■ Work instructions
What is needed is every line of the data that includes the word "идеально". Please copy each one.

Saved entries

####

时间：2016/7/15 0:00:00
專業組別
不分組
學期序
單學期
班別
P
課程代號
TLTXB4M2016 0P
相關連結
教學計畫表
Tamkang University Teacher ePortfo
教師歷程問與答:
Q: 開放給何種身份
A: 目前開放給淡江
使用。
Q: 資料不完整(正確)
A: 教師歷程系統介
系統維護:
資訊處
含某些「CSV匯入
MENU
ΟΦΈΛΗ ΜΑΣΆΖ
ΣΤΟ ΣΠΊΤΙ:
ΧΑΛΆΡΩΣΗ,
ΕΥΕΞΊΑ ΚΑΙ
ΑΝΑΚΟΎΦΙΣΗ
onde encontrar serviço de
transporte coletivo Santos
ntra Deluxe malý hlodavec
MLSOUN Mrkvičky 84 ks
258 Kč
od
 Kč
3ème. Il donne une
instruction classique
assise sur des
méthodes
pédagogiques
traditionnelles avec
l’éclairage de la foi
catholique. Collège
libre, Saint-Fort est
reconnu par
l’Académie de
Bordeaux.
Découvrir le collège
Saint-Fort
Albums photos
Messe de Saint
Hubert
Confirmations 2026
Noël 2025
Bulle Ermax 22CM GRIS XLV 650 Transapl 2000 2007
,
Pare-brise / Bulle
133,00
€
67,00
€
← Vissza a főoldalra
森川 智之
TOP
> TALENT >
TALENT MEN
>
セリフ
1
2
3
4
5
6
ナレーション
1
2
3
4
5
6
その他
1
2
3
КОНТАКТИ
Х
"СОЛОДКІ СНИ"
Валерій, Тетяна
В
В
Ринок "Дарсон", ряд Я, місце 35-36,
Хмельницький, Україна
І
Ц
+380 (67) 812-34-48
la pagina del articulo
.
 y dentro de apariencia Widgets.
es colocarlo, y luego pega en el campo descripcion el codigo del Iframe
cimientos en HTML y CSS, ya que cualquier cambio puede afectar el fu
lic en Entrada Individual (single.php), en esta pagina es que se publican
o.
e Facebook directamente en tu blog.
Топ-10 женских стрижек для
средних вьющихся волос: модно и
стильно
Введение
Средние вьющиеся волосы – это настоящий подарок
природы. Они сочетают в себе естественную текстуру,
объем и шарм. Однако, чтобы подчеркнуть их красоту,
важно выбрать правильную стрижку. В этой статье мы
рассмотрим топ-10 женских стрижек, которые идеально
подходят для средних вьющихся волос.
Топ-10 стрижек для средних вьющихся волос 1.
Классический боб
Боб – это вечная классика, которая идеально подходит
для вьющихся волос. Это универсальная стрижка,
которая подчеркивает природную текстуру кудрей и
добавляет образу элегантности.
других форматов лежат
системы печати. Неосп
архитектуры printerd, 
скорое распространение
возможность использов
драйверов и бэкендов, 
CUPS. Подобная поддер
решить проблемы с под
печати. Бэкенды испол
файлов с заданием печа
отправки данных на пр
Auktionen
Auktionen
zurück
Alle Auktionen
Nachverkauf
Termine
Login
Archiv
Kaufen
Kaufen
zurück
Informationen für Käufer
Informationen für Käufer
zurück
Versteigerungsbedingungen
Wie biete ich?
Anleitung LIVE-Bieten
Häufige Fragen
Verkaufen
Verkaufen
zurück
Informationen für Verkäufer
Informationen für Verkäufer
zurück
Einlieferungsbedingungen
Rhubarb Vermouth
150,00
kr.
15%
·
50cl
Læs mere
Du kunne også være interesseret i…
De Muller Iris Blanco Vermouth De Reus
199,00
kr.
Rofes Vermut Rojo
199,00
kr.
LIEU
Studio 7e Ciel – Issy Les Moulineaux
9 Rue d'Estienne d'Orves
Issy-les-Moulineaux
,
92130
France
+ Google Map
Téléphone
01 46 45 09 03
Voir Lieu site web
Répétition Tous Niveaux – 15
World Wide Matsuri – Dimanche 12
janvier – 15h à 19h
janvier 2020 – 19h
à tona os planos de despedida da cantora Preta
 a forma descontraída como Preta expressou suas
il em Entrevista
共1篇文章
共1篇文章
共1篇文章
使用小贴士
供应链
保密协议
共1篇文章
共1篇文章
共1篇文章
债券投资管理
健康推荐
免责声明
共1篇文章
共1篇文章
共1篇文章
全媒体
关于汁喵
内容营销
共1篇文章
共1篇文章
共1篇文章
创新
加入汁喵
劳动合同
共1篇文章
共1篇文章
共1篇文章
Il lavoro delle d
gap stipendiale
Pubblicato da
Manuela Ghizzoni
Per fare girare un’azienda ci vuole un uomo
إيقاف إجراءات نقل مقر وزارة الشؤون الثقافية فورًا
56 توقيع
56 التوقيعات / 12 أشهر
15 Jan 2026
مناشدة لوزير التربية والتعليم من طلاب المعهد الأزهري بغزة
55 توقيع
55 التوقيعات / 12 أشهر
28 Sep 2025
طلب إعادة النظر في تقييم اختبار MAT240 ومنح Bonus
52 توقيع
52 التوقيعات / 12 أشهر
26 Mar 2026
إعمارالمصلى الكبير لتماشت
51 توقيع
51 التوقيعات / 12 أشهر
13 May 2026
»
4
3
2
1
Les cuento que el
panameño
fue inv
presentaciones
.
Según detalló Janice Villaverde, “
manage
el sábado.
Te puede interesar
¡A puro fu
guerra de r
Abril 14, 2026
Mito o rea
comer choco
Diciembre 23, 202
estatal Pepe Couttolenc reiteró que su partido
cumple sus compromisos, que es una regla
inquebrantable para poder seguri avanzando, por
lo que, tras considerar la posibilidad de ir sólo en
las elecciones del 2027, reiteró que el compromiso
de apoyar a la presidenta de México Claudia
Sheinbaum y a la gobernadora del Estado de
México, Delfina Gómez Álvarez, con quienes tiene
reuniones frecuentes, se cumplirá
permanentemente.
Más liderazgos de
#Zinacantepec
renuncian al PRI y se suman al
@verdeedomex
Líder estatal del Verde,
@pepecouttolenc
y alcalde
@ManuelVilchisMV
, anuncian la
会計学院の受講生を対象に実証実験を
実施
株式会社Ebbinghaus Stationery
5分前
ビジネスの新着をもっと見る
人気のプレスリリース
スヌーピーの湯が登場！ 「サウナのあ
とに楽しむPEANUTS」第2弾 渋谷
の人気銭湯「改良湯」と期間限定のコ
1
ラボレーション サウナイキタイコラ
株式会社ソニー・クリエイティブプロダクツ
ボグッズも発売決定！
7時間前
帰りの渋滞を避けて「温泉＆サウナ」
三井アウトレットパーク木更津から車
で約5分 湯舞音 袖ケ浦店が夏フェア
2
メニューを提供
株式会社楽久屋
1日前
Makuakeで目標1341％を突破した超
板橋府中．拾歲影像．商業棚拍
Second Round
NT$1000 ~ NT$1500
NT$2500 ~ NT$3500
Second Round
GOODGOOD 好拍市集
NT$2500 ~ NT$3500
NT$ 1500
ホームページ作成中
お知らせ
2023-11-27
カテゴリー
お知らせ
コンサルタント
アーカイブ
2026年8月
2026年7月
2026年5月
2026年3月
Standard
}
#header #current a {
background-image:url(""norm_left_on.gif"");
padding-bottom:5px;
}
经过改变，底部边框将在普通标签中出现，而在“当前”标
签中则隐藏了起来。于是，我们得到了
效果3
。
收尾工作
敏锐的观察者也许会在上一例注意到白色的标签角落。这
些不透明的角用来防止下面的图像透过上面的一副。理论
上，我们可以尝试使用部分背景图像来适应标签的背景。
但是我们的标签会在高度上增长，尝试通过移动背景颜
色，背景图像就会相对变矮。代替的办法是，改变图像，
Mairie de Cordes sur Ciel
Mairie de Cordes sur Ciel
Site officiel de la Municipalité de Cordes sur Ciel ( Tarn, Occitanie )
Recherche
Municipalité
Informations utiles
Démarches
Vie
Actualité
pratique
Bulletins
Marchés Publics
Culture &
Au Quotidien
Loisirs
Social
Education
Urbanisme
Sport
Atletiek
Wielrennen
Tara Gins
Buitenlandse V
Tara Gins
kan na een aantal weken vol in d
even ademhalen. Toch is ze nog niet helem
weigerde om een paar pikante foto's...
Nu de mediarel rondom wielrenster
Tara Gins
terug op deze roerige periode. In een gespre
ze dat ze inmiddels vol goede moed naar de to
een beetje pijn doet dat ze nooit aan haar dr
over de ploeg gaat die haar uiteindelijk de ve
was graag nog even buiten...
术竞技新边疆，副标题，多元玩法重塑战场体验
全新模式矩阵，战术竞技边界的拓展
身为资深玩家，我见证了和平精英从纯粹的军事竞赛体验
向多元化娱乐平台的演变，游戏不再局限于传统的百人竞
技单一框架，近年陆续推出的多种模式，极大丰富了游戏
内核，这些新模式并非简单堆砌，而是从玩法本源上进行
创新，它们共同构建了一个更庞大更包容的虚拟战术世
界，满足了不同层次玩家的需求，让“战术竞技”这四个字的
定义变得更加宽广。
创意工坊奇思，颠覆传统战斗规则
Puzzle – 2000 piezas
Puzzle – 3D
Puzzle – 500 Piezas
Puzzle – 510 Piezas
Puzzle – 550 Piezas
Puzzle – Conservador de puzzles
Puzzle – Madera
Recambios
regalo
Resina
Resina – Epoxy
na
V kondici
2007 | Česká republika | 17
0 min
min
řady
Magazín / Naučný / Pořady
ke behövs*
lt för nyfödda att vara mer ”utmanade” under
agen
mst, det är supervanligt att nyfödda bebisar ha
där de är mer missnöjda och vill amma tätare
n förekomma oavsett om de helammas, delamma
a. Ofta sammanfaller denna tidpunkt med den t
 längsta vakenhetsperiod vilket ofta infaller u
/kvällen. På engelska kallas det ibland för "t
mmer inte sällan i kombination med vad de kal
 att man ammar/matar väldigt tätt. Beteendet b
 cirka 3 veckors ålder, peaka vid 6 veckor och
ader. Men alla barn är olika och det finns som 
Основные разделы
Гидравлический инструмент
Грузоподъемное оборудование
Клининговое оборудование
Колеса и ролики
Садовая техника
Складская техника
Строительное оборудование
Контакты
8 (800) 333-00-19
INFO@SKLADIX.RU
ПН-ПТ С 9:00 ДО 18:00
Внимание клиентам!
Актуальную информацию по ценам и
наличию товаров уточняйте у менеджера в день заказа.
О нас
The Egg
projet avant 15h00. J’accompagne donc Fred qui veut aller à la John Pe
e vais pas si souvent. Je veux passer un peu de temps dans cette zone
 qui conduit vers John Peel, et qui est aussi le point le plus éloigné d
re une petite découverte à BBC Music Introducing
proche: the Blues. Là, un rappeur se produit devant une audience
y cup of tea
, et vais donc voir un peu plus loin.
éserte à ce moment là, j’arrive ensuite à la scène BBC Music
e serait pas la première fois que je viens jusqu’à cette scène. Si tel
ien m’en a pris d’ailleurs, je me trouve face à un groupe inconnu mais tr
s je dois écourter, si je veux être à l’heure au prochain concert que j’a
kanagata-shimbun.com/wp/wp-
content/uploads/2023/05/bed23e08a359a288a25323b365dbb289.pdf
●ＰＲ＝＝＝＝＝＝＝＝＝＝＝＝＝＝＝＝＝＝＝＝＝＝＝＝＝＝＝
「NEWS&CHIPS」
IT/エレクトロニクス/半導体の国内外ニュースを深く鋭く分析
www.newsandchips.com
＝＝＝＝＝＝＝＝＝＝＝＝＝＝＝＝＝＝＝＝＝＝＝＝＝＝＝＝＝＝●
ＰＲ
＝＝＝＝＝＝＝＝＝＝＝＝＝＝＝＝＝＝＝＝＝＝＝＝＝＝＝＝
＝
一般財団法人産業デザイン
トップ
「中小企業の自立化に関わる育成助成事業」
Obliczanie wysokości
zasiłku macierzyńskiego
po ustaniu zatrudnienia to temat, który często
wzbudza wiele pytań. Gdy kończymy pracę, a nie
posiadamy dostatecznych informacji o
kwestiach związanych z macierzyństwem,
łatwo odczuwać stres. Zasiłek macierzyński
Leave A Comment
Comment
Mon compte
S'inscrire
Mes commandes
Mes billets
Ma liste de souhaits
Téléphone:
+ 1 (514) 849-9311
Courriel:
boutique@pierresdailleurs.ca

####

■ Exercise output
рассмотрим топ-10 женских стрижек, которые идеально
Боб – это вечная классика, которая идеально подходит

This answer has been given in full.